→ EXERCISE GOAL
Look through the records below for the line with "22 FEBRERO, 2023". Return that line and each one after it up to and including the line with "zu Hause, im Kindergarten oder in der Schule.", exactly.

→ LISTED ENTRIES
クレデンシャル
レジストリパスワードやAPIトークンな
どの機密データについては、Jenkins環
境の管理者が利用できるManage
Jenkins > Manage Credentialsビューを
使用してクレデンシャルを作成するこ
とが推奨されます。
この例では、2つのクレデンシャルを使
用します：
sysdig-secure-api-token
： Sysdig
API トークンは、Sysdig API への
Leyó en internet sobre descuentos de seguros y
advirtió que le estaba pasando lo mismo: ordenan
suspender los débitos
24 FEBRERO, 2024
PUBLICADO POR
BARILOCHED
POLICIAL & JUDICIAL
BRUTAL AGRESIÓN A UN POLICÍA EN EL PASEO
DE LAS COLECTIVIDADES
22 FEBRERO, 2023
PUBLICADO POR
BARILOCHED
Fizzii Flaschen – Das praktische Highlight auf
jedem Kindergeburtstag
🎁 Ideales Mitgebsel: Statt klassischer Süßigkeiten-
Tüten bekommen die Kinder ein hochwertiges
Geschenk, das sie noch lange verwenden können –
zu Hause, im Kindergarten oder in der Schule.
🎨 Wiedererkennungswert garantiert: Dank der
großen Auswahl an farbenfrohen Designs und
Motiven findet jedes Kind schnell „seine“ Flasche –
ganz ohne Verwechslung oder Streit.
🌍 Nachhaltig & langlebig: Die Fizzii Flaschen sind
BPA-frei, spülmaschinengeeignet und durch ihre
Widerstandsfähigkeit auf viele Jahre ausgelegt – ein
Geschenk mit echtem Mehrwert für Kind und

→ EXERCISE OUTPUT
22 FEBRERO, 2023
PUBLICADO POR
BARILOCHED
Fizzii Flaschen – Das praktische Highlight auf
jedem Kindergeburtstag
🎁 Ideales Mitgebsel: Statt klassischer Süßigkeiten-
Tüten bekommen die Kinder ein hochwertiges
Geschenk, das sie noch lange verwenden können –
zu Hause, im Kindergarten oder in der Schule.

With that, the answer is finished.